Her first client in Berlin came out of bringing her products to an event of the Feminist Food Club (FFC). The FFC was founded by Mary Scherpe and is a social group/network in Berlin focused on supporting trans and cis women and non-binary folks in gastronomy and tackling intersecting issues of injustice with a feminist approach. “I’ve had women, especially from the FFC, help me get to where I am now. It’s just about meeting the right people, and being shamelessly curious. People will answer your questions and help you here. It’s less competitive and more about camaraderie, especially in the female community in the food industry.”
Because of the support she’s had along the way, Destiny is very much interested in helping others too.

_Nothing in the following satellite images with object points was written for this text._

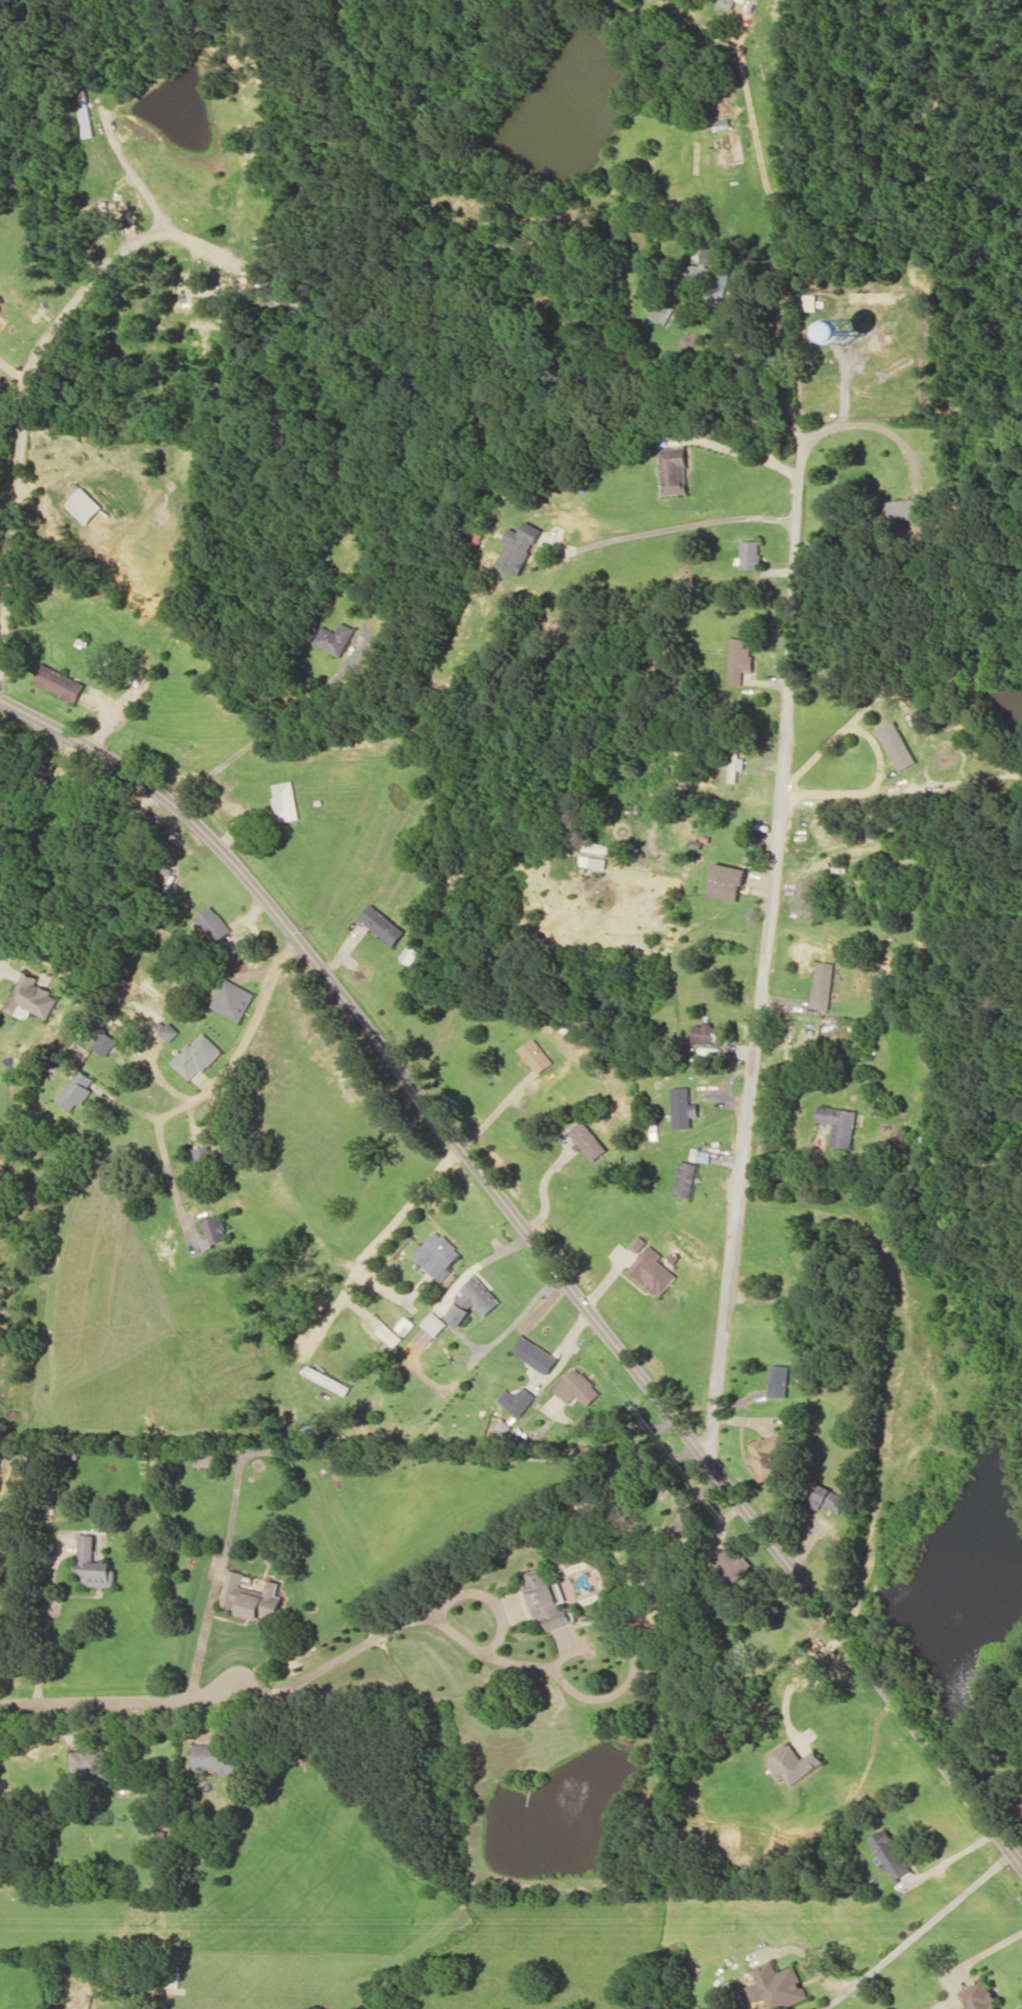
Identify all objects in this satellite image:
building: (743, 0)
building: (727, 3)
building: (87, 115)
building: (712, 279)
building: (1, 299)
building: (808, 301)
road: (25, 405)
building: (674, 470)
building: (83, 505)
building: (908, 507)
building: (519, 546)
building: (749, 553)
building: (333, 638)
building: (738, 657)
building: (59, 682)
building: (898, 745)
building: (733, 761)
building: (285, 800)
building: (726, 881)
road: (770, 903)
building: (212, 922)
building: (382, 923)
building: (410, 953)
building: (822, 984)
building: (31, 996)
building: (233, 999)
building: (169, 1030)
building: (707, 1033)
road: (246, 1041)
building: (106, 1042)
building: (197, 1055)
building: (535, 1055)
building: (77, 1089)
building: (683, 1107)
building: (839, 1123)
building: (587, 1140)
building: (700, 1154)
building: (685, 1178)
building: (216, 1231)
road: (543, 1243)
building: (638, 1243)
building: (437, 1255)
building: (653, 1270)
building: (473, 1299)
building: (434, 1323)
building: (405, 1325)
building: (536, 1353)
building: (327, 1379)
building: (778, 1380)
building: (578, 1386)
building: (519, 1399)
building: (767, 1454)
building: (826, 1496)
building: (95, 1563)
building: (732, 1563)
building: (233, 1587)
building: (548, 1598)
building: (263, 1602)
road: (120, 1699)
building: (220, 1756)
building: (794, 1762)
building: (91, 1766)
building: (889, 1853)
power tower: (154, 1921)
power tower: (735, 1922)
building: (777, 1986)
building: (979, 1996)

She recognizes how powerful creating a community can be and envisions creating a co-production space one day “to help people find their way. My goal within the next five years is to open a co-production space for people who run plant-based businesses. Young people who are starting their businesses don’t have a certified location to make their products, because it’s quite expensive and involved. We would help each other and learn from each other; we could teach classes, and maybe write a book together. I really want to keep passing on [knowledge], and paying forward.”
Jabo Foods is the result of Destiny’s journey to embrace her truth: her joy, passion, insatiable curiosity, and drive for excellence. Along the way, she’s been encouraged and supported first by a sisterhood borne out of friendship, which has since grown to include a larger network of folks concerned with justice and the culinary arts. In Berlin, she’s found camaraderie versus competition, and is working to pay it forward, “because it’s just so important to help others with any platform that you have.”